Find every line in the records that contains the word "Encore", and copy each of those lines in full.
Data extract section start
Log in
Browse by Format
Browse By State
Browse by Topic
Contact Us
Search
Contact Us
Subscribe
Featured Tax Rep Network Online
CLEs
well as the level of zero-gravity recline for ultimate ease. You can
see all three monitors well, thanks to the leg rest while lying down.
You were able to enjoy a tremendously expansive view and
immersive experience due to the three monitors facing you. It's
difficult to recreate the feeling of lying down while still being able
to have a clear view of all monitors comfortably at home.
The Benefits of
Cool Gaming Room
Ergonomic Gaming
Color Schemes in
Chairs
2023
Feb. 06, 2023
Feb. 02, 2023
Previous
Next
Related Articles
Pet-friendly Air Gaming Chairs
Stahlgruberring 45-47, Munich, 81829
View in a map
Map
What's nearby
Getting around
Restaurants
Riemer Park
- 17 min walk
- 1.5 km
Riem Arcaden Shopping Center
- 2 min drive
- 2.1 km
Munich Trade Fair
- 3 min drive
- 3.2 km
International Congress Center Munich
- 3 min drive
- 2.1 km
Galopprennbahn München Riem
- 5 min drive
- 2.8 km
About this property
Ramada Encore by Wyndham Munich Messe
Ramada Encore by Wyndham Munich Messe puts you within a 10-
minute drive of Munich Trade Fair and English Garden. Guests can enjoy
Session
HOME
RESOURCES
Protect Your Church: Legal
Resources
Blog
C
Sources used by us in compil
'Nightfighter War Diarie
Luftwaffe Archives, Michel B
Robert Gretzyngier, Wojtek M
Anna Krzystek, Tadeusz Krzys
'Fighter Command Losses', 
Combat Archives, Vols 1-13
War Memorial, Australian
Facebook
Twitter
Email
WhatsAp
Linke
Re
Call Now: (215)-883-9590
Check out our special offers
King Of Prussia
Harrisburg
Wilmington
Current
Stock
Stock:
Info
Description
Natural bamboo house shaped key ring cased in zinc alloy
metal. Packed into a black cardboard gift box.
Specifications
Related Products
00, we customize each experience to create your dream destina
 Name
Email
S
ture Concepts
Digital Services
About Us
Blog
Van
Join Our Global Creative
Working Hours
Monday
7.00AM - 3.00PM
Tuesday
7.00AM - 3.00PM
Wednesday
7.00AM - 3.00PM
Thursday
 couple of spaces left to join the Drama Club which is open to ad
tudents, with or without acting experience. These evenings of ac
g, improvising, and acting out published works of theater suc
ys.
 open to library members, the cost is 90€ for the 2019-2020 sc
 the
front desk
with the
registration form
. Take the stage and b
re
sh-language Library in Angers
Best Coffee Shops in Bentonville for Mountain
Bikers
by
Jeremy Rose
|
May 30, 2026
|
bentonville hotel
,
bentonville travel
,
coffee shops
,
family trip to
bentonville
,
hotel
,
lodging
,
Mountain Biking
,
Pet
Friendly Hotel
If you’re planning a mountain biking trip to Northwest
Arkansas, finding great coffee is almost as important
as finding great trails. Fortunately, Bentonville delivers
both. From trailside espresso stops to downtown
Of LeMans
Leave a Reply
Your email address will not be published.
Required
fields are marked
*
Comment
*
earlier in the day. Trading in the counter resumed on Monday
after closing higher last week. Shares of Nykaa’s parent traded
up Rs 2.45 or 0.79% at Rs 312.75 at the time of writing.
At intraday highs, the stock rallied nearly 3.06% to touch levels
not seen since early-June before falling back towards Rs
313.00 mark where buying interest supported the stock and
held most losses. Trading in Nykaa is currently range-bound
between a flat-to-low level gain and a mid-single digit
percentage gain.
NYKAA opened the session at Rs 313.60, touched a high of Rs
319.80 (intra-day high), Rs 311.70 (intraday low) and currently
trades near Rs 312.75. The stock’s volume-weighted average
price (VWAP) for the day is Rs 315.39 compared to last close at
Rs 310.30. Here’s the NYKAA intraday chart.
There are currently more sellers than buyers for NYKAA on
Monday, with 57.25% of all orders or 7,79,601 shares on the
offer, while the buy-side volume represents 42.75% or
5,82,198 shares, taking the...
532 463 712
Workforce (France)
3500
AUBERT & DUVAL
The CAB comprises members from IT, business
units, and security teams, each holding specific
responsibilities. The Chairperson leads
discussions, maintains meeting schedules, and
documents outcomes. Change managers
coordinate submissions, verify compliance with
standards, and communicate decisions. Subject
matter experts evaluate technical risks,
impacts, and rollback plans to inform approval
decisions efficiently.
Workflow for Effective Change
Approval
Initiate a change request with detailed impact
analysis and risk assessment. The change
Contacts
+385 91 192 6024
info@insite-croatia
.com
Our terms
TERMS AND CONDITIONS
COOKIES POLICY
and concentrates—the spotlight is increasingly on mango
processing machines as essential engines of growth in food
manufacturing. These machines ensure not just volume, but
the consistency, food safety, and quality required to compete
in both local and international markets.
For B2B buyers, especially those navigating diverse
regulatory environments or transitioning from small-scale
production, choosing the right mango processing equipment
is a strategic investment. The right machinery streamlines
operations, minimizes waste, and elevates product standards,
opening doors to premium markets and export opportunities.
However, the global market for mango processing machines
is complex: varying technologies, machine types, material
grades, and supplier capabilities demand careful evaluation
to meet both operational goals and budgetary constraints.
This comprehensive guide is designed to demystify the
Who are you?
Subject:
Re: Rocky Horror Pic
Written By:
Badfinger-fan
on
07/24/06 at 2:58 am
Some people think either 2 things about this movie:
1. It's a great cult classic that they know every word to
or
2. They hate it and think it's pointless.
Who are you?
Data extract section end
### The completed task
Ramada Encore by Wyndham Munich Messe
Ramada Encore by Wyndham Munich Messe puts you within a 10-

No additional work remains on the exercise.